═════ PROVIDED DATA ═════

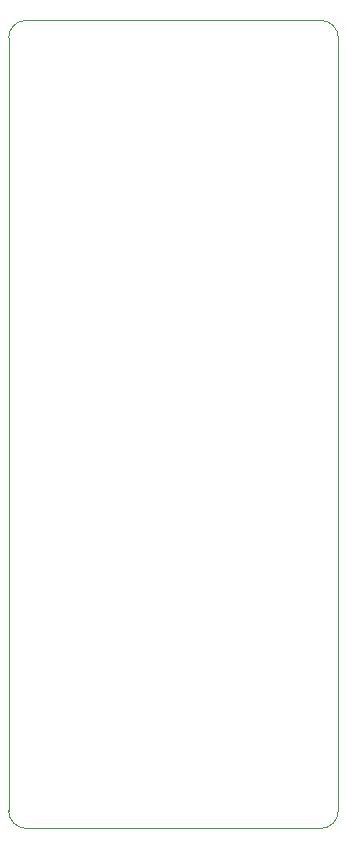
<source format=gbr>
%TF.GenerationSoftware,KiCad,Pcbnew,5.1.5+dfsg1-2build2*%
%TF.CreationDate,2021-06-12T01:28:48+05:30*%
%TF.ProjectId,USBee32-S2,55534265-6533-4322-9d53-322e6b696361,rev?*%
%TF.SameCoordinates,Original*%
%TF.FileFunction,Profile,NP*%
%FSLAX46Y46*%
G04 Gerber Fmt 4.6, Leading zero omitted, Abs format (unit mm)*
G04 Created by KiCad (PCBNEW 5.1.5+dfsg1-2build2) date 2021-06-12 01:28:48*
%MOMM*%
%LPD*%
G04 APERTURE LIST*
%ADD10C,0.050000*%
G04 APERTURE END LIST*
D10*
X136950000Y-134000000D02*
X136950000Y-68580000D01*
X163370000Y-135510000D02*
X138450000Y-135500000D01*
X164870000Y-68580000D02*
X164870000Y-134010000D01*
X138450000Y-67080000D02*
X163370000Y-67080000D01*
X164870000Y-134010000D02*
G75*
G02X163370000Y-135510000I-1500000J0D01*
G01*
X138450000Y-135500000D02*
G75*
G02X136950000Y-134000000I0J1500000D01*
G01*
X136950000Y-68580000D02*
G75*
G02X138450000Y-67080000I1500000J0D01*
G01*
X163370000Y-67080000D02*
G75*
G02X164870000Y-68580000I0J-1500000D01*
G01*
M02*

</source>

═════
═════ PROVIDED DATA ═════

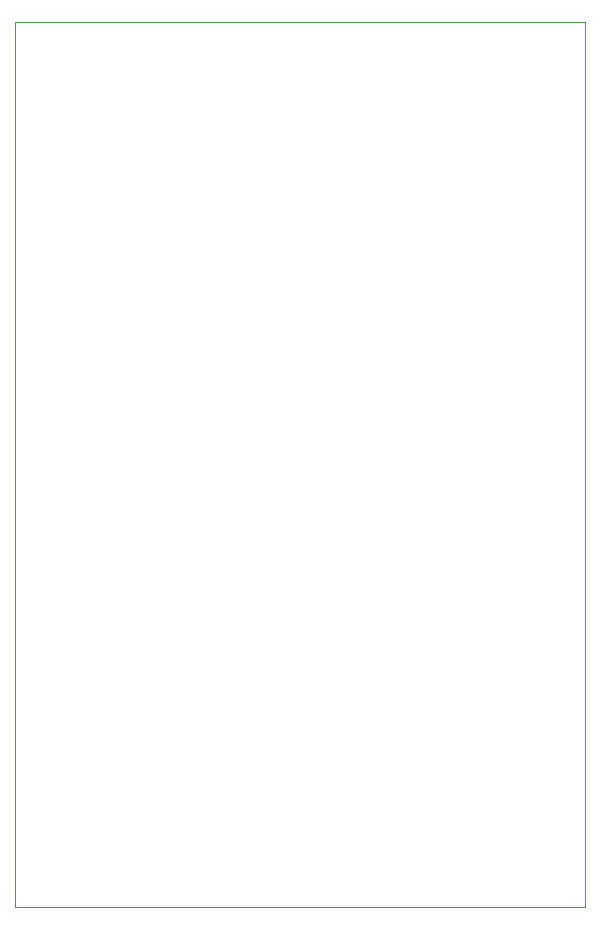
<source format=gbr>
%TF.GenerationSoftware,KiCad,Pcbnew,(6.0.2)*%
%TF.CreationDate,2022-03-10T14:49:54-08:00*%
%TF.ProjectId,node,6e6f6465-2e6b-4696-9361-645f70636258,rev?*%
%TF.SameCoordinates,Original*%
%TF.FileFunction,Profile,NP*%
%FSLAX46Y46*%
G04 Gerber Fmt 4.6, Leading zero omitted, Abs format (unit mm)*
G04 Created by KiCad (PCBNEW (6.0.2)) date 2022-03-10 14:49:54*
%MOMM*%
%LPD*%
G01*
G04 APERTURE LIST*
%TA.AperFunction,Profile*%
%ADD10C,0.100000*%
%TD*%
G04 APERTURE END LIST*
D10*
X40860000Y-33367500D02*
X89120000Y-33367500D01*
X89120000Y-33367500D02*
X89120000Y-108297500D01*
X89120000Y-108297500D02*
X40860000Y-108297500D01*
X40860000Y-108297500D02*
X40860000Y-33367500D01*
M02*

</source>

═════

● DESCRIPTION OF THE TASK
Return each line of the material above in which the string "ProjectId" appears.

● THE COMPLETED TASK
%TF.ProjectId,USBee32-S2,55534265-6533-4322-9d53-322e6b696361,rev?*%
%TF.ProjectId,node,6e6f6465-2e6b-4696-9361-645f70636258,rev?*%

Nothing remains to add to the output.